I came up with the cartoon character "Acoustic Antonio" as the answer to the question: whatever happened to protest singers? It's fitting that a protest singer in 2017 is an imaginary artist since there's a void of such artists on the charts during an era full of constant bad news in the media. In the sixties, back when there were over fifty major news media companies (now there are six), there was more of a sense that media and music reflected what was happening in the streets.

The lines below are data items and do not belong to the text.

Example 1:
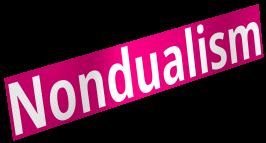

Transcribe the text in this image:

Nondualism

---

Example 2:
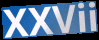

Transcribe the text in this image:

XXVii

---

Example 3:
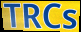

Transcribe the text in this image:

TRCs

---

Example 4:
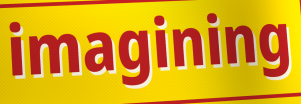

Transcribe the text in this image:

imagining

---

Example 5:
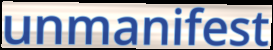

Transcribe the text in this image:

The idea that protest singers come from the streets is a bit distorted, since the biggest examples have come from big labels. Bob Dylan, for example, was introduced to the masses via Columbia Records. If rock and roll was considered anti-establishment music when it became popular in the fifties, it was still ushered in by a big movie company, MGM, which was also the label that released "Rock Around the Clock" by Bill Haley & The Comets. While it can't be considered a political song, it might be considered a fun social commentary song about partying all day and night instead of working. It was certainly an appropriate time capsule theme that captured the spirit of the rising post-war middle class.

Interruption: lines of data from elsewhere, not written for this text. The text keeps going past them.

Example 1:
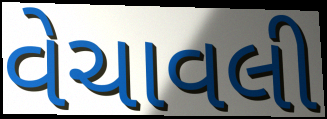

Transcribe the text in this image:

વેચાવલી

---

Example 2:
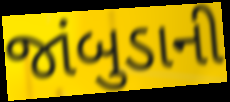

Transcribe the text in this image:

જાંબુડાની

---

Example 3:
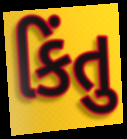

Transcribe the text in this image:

કિંતુ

The folk movement of the early sixties with Pete Seeger, Kingston Trio, Joan Baez and Peter, Paul & Mary, was inspired by an earlier 40s/50s folk era led by Woody Guthrie, who wrote songs that protested fascism. These acts tended to sing traditional folk songs and mixed in new original songs about the changing times. Guthrie's most famous song, "This Land Is Your Land," was a mix of traditional folk and a modern attitude about cultural sharing. Such sing-along anthems successfully motivated large crowds at folk music festivals. One of the early war protest songs that became prominent in the sixties was "Where Have All The Flowers Gone?" written by Pete Seeger and recorded by the Kingston Trio. It was a familiar peace anthem throughout the decade, although it was never a big commercial hit single on the charts.

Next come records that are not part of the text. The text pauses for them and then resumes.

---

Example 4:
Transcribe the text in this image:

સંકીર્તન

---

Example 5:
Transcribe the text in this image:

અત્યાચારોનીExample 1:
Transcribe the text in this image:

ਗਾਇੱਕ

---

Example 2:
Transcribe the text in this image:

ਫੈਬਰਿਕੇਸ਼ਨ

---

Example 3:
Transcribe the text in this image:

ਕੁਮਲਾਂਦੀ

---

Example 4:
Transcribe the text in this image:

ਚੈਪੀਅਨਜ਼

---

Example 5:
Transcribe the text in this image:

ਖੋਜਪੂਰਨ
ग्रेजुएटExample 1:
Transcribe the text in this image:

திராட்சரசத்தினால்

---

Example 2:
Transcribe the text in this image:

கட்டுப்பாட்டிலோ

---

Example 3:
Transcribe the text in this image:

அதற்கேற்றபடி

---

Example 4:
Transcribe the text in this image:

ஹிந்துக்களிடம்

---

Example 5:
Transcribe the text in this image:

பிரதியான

Protest songs can actually be credited for helping end the Vietnam War in the sense that they brought people together and opened people's minds about peace. Bob Dylan later downplayed the meaning and intent of his most anti-war songs such as "Blowin' In The Wind" and "Masters of War," but those songs contributed to an awakening in America that wars were not the best solutions, especially for conflicts that were staged by our own government. Defense Secretary Robert McNamara eventually admitted in a film he narrated called The Fog of War that the Vietnam War was based on a non-existent attack known as the Gulf of Tonkin incident.
There were several protest acts in folk and rock in the 60s/70s, but by the disco era of the late 70s the age of the social commentary song was over. The mainstream became flooded with narcissistic dance music about showing off body parts rather than using music as a vehicle for social change. At least we learned from the 60s/70s that music is still useful for unifying groups about causes. The absence of these voices in the 2010s is more a reflection of corporate resistance. In other words, artists are no longer signed for visionary songwriting, it's now about fitting into commercial niches.
But the idea of a singer as a messenger or pied piper of ideology will never completely dissolve. For centuries that was a major purpose of music: to beat the drums of war or ring the chimes of freedom, either for the established order or for revolutionary groups. To pretend music has no power to unify crowds is ridiculous. Music obviously has that power, even if it's just a perception. Music has always had spiritual energy that makes it more important than just a form of commercial entertainment. The protest singer will always have a place in society, even if it's just on the local scene or in documentary films.